(Stored items)
------

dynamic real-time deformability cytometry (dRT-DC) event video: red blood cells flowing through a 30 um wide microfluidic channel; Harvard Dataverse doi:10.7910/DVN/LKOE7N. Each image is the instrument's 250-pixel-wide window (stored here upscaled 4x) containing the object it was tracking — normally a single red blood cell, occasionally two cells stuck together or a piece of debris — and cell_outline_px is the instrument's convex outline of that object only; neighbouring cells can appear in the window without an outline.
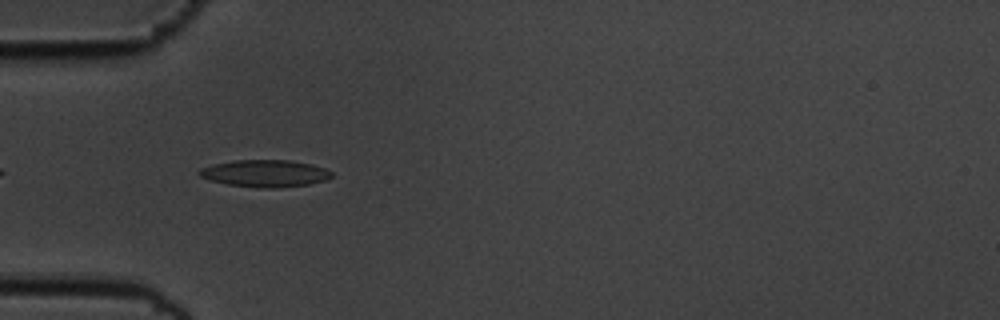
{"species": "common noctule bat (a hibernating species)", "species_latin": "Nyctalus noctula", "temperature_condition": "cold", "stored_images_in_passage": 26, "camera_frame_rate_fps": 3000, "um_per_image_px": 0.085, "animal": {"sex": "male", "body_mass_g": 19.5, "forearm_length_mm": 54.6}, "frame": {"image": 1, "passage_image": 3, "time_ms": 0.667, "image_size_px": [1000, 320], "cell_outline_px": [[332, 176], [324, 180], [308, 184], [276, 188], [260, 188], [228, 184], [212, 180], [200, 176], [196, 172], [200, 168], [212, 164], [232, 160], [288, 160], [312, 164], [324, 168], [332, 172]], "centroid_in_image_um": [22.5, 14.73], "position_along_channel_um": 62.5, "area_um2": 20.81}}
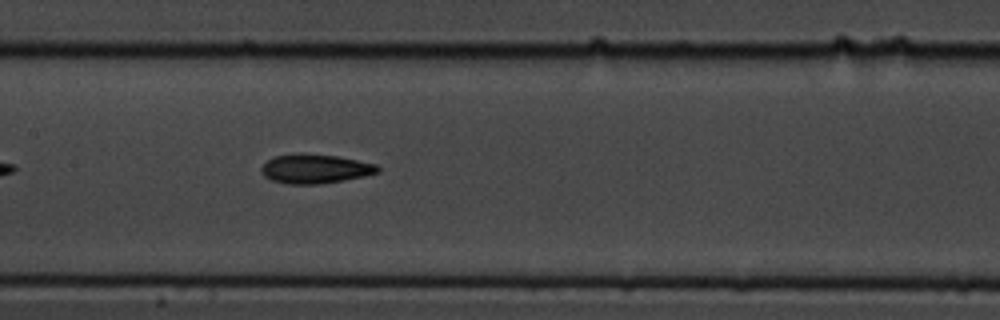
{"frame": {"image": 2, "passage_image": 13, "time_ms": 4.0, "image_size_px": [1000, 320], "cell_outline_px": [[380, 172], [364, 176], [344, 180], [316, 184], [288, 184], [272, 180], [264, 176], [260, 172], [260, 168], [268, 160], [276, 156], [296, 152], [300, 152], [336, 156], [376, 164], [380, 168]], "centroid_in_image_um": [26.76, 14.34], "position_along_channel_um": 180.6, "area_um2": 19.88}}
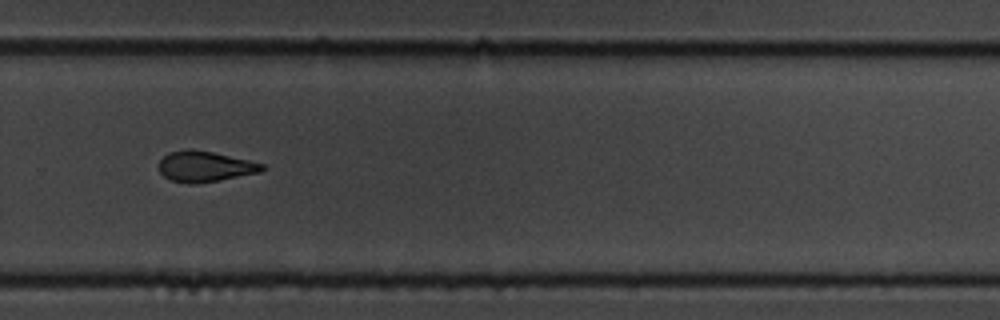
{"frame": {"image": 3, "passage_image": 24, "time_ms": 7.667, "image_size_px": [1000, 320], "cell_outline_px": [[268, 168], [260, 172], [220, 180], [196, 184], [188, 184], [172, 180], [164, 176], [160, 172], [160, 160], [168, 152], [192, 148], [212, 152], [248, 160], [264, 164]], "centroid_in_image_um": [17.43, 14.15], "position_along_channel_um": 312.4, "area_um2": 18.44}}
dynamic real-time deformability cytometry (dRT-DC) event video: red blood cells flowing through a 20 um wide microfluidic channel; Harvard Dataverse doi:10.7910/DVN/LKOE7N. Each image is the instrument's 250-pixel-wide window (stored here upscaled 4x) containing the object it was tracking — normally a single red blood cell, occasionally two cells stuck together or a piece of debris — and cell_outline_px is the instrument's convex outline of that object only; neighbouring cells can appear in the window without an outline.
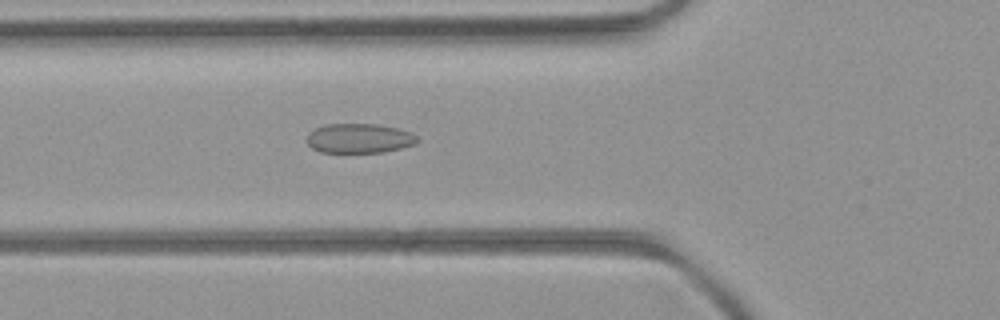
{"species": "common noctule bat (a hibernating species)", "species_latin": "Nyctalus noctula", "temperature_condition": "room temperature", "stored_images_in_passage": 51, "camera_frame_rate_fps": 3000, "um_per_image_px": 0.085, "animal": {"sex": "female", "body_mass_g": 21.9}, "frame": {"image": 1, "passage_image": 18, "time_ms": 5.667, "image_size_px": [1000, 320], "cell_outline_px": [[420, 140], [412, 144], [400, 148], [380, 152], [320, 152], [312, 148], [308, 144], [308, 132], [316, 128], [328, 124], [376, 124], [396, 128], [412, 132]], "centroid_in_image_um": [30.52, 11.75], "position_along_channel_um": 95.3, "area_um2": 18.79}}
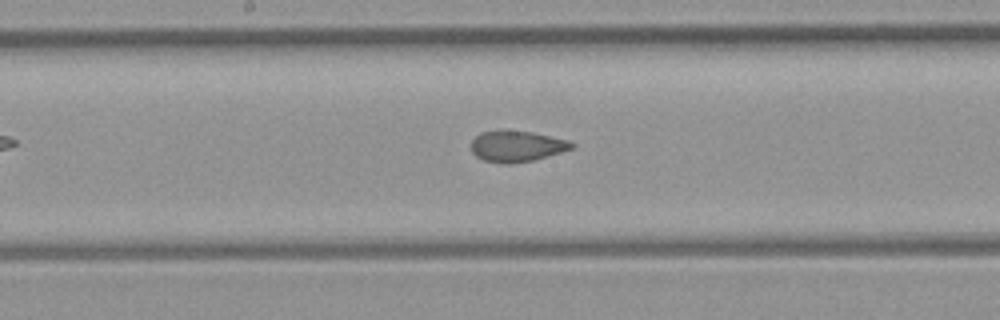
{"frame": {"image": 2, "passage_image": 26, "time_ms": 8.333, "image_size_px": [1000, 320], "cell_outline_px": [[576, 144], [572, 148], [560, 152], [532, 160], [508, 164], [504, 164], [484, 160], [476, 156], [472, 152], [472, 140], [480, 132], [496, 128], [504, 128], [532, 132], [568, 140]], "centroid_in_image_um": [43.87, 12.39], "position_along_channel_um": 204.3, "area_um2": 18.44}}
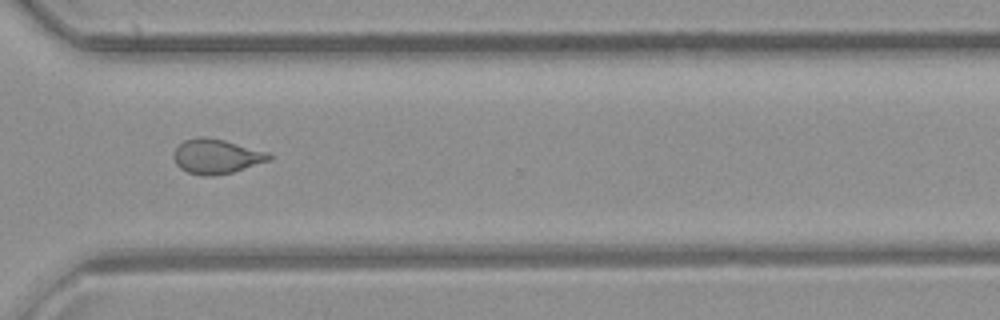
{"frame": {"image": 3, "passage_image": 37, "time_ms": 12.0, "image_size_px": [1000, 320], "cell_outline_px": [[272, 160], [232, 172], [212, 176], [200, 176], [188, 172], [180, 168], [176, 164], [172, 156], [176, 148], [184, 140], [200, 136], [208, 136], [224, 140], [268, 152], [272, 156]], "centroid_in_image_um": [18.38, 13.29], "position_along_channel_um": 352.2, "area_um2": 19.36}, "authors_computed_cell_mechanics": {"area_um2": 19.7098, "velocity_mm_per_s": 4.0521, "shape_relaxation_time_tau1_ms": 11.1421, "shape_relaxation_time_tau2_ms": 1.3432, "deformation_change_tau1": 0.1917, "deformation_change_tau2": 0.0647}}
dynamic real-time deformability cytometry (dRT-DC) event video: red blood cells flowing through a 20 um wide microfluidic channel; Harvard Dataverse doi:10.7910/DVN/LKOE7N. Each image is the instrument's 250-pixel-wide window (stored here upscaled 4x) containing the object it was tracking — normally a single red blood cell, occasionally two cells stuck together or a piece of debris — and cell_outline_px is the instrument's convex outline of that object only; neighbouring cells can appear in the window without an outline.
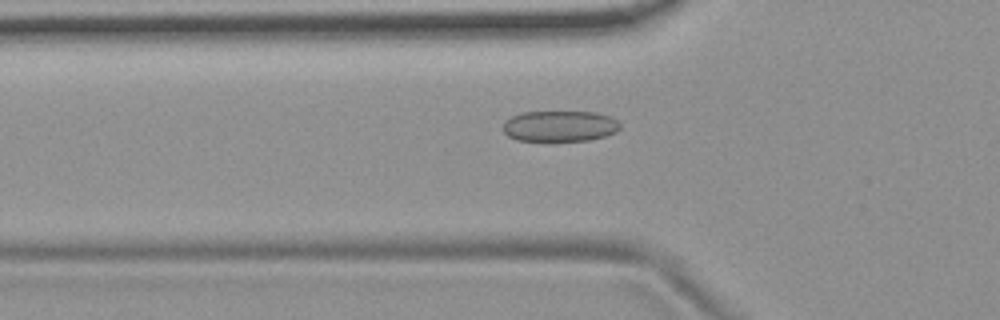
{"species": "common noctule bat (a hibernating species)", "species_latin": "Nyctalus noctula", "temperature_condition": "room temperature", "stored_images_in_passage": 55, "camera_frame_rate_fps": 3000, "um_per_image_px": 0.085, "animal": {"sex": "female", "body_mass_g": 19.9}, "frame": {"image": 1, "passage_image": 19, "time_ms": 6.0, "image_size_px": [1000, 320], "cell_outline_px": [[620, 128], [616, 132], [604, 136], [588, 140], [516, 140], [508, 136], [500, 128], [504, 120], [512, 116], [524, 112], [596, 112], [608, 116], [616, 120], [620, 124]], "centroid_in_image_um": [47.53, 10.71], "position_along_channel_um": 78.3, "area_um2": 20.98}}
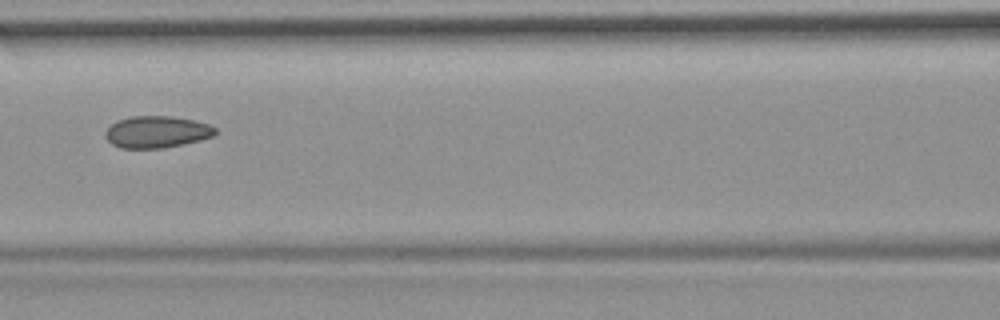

------

■ Prompt ■
Print the whole listing above once more, word for word, without its pictures.

■ Written reply ■
dynamic real-time deformability cytometry (dRT-DC) event video: red blood cells flowing through a 30 um wide microfluidic channel; Harvard Dataverse doi:10.7910/DVN/LKOE7N. Each image is the instrument's 250-pixel-wide window (stored here upscaled 4x) containing the object it was tracking — normally a single red blood cell, occasionally two cells stuck together or a piece of debris — and cell_outline_px is the instrument's convex outline of that object only; neighbouring cells can appear in the window without an outline.
{"species": "common noctule bat (a hibernating species)", "species_latin": "Nyctalus noctula", "temperature_condition": "cold", "stored_images_in_passage": 26, "camera_frame_rate_fps": 3000, "um_per_image_px": 0.085, "animal": {"sex": "male", "body_mass_g": 19.5, "forearm_length_mm": 54.6}, "frame": {"image": 1, "passage_image": 3, "time_ms": 0.667, "image_size_px": [1000, 320], "cell_outline_px": [[332, 176], [324, 180], [308, 184], [276, 188], [260, 188], [228, 184], [212, 180], [200, 176], [196, 172], [200, 168], [212, 164], [232, 160], [288, 160], [312, 164], [324, 168], [332, 172]], "centroid_in_image_um": [22.5, 14.73], "position_along_channel_um": 62.5, "area_um2": 20.81}}
{"frame": {"image": 2, "passage_image": 13, "time_ms": 4.0, "image_size_px": [1000, 320], "cell_outline_px": [[380, 172], [364, 176], [344, 180], [316, 184], [288, 184], [272, 180], [264, 176], [260, 172], [260, 168], [268, 160], [276, 156], [296, 152], [300, 152], [336, 156], [376, 164], [380, 168]], "centroid_in_image_um": [26.76, 14.34], "position_along_channel_um": 180.6, "area_um2": 19.88}}
{"frame": {"image": 3, "passage_image": 24, "time_ms": 7.667, "image_size_px": [1000, 320], "cell_outline_px": [[268, 168], [260, 172], [220, 180], [196, 184], [188, 184], [172, 180], [164, 176], [160, 172], [160, 160], [168, 152], [192, 148], [212, 152], [248, 160], [264, 164]], "centroid_in_image_um": [17.43, 14.15], "position_along_channel_um": 312.4, "area_um2": 18.44}}
dynamic real-time deformability cytometry (dRT-DC) event video: red blood cells flowing through a 20 um wide microfluidic channel; Harvard Dataverse doi:10.7910/DVN/LKOE7N. Each image is the instrument's 250-pixel-wide window (stored here upscaled 4x) containing the object it was tracking — normally a single red blood cell, occasionally two cells stuck together or a piece of debris — and cell_outline_px is the instrument's convex outline of that object only; neighbouring cells can appear in the window without an outline.
{"species": "common noctule bat (a hibernating species)", "species_latin": "Nyctalus noctula", "temperature_condition": "room temperature", "stored_images_in_passage": 51, "camera_frame_rate_fps": 3000, "um_per_image_px": 0.085, "animal": {"sex": "female", "body_mass_g": 21.9}, "frame": {"image": 1, "passage_image": 18, "time_ms": 5.667, "image_size_px": [1000, 320], "cell_outline_px": [[420, 140], [412, 144], [400, 148], [380, 152], [320, 152], [312, 148], [308, 144], [308, 132], [316, 128], [328, 124], [376, 124], [396, 128], [412, 132]], "centroid_in_image_um": [30.52, 11.75], "position_along_channel_um": 95.3, "area_um2": 18.79}}
{"frame": {"image": 2, "passage_image": 26, "time_ms": 8.333, "image_size_px": [1000, 320], "cell_outline_px": [[576, 144], [572, 148], [560, 152], [532, 160], [508, 164], [504, 164], [484, 160], [476, 156], [472, 152], [472, 140], [480, 132], [496, 128], [504, 128], [532, 132], [568, 140]], "centroid_in_image_um": [43.87, 12.39], "position_along_channel_um": 204.3, "area_um2": 18.44}}
{"frame": {"image": 3, "passage_image": 37, "time_ms": 12.0, "image_size_px": [1000, 320], "cell_outline_px": [[272, 160], [232, 172], [212, 176], [200, 176], [188, 172], [180, 168], [176, 164], [172, 156], [176, 148], [184, 140], [200, 136], [208, 136], [224, 140], [268, 152], [272, 156]], "centroid_in_image_um": [18.38, 13.29], "position_along_channel_um": 352.2, "area_um2": 19.36}, "authors_computed_cell_mechanics": {"area_um2": 19.7098, "velocity_mm_per_s": 4.0521, "shape_relaxation_time_tau1_ms": 11.1421, "shape_relaxation_time_tau2_ms": 1.3432, "deformation_change_tau1": 0.1917, "deformation_change_tau2": 0.0647}}
dynamic real-time deformability cytometry (dRT-DC) event video: red blood cells flowing through a 20 um wide microfluidic channel; Harvard Dataverse doi:10.7910/DVN/LKOE7N. Each image is the instrument's 250-pixel-wide window (stored here upscaled 4x) containing the object it was tracking — normally a single red blood cell, occasionally two cells stuck together or a piece of debris — and cell_outline_px is the instrument's convex outline of that object only; neighbouring cells can appear in the window without an outline.
{"species": "common noctule bat (a hibernating species)", "species_latin": "Nyctalus noctula", "temperature_condition": "room temperature", "stored_images_in_passage": 55, "camera_frame_rate_fps": 3000, "um_per_image_px": 0.085, "animal": {"sex": "female", "body_mass_g": 19.9}, "frame": {"image": 1, "passage_image": 19, "time_ms": 6.0, "image_size_px": [1000, 320], "cell_outline_px": [[620, 128], [616, 132], [604, 136], [588, 140], [516, 140], [508, 136], [500, 128], [504, 120], [512, 116], [524, 112], [596, 112], [608, 116], [616, 120], [620, 124]], "centroid_in_image_um": [47.53, 10.71], "position_along_channel_um": 78.3, "area_um2": 20.98}}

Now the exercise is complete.